▶ ACTION ITEM:
Continue the report on the vibe physics session after its final sentence, keeping its technical voice.

▶ PAGE EXTRACT:
Is ‘vibe physics’ the future?

20 Mar 2026 Candice Chua 
Photo of Matthew Schwartz speaking in front of a slide saying
Physics of the future: "AI will keep getting better and better at physics. We will not." Matthew Schwartz of Harvard University predicts an inevitable role for AI in physics. (Courtesy: Candice Chua) 

At the American Physical Society’s Global Physics Summit in Denver, a session on “Navigating the AI revolution: future-proofing your science career” drew in a crowd of early-stage physicists searching for practical career advice. What they received was much more philosophical in nature.

Malachi Schram of the Pacific Northwest National Lab and Hilary Egan of the National Laboratory of the Rockies delivered back-to-back talks full of similar rhetoric, emphasizing the fast-paced development of AI used for specialized tasks in science, such as detecting equipment failure or identifying ways of retrofitting older buildings.

But the third speaker, Matthew Schwartz, a theoretical physicist from Harvard University, took his optimism about AI far further. In a punchy presentation, he predicted that large language models (LLMs) will surpass human intelligence in five years.

“There’s definitely exponential growth of the intellectual capacity of these [large language] models as a function of time,” Schwartz told the audience, using the number of model parameters as a proxy for intelligence. “The machines are still growing by roughly 10 times each year, and we” – he paused for dramatic effect – “are not growing much smarter.” This drew a wave of laughter from the crowd.

Unlike humans, machines can visualize higher dimensional spaces, hold far more information in memory and process more complex equations. “We are not the endpoint of intelligence. We are only the smartest things to evolve on Earth so far,” Schwartz argued. He went on to suggest that humans may simply be incapable of understanding long-standing physics problems such as a theory of everything. He compared it to cats, which he suggested will never understand chess.

▶ PROVIDED RECORDS:
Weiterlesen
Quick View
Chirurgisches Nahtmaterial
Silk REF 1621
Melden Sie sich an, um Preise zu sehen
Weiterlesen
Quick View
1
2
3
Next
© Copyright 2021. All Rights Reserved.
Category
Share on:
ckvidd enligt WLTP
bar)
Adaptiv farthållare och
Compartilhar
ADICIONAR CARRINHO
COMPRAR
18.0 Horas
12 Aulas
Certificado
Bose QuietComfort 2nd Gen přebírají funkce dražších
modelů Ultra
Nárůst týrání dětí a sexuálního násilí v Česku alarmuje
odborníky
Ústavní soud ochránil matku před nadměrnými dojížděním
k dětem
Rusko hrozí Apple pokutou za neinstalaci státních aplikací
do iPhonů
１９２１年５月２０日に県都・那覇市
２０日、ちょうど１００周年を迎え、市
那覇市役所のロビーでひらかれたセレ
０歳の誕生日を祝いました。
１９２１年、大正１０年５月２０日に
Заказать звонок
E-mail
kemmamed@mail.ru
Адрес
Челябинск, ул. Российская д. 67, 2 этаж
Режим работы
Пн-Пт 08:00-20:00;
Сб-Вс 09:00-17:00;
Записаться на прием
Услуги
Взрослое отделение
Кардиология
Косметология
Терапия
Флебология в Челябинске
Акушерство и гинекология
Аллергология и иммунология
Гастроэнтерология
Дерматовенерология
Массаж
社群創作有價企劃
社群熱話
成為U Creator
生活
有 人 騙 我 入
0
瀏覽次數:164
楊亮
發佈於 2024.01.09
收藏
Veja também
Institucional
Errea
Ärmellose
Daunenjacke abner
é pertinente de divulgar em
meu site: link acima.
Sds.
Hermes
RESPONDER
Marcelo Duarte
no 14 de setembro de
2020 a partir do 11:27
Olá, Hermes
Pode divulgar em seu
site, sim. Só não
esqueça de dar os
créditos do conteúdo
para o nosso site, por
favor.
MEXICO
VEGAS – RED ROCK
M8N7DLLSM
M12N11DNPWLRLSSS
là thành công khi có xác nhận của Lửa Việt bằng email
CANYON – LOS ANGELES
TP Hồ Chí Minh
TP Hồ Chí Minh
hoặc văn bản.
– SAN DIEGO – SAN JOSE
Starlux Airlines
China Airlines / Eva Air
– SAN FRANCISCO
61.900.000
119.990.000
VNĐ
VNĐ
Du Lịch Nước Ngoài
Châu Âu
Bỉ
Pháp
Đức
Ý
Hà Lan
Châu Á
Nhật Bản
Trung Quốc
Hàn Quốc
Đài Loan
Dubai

▶ TASK OUTPUT:
If the talent of physicists exists on a bell curve, Schwartz claims we can push the bell curve higher on the talent axis: “If we use AI augmentation, we can get 10 000 Einsteins a century instead of one Einstein.”

Opposing views

The next speaker after Schwartz was Matthew Ginsberg from Google Deepmind, who – perhaps surprisingly, given his company’s AI connections – expressed strong disagreement over AI’s ability to advance physics. “Asking questions is the essence of being a good physicist, and this is, at least so far, 100% our domain,” he argued. In a direct response to Schwartz, Ginsberg added, “We aren’t being eaten away at exponentially. No, asking good questions is us. It’s what we’re good at.” He concluded, “I remain hopeful that we have a role to play.”

In his talk, Ginsberg emphasized the importance of human creativity. “LLMs generate the consensus response to hard questions,” he said. “You are the best physicist when you give the not consensus answer, which is what AI is incapable of doing.”

In a concluding panel discussion, the four experts seemed to converge on the idea that the human contribution to physics has to do with what some called “taste,” others “creativity,” or “asking good questions” (seemingly, questions that humans find interesting). However, over the three-hour session, Schwartz and Ginsberg independently predicted that AI may develop the ability to ask good questions in the next decade.

If so, this could undermine the main argument for the value of humans in science. So, does there exist a deeply human role in the physics of the future, or is “vibe physics” on the 10-year horizon? Perhaps only time will tell.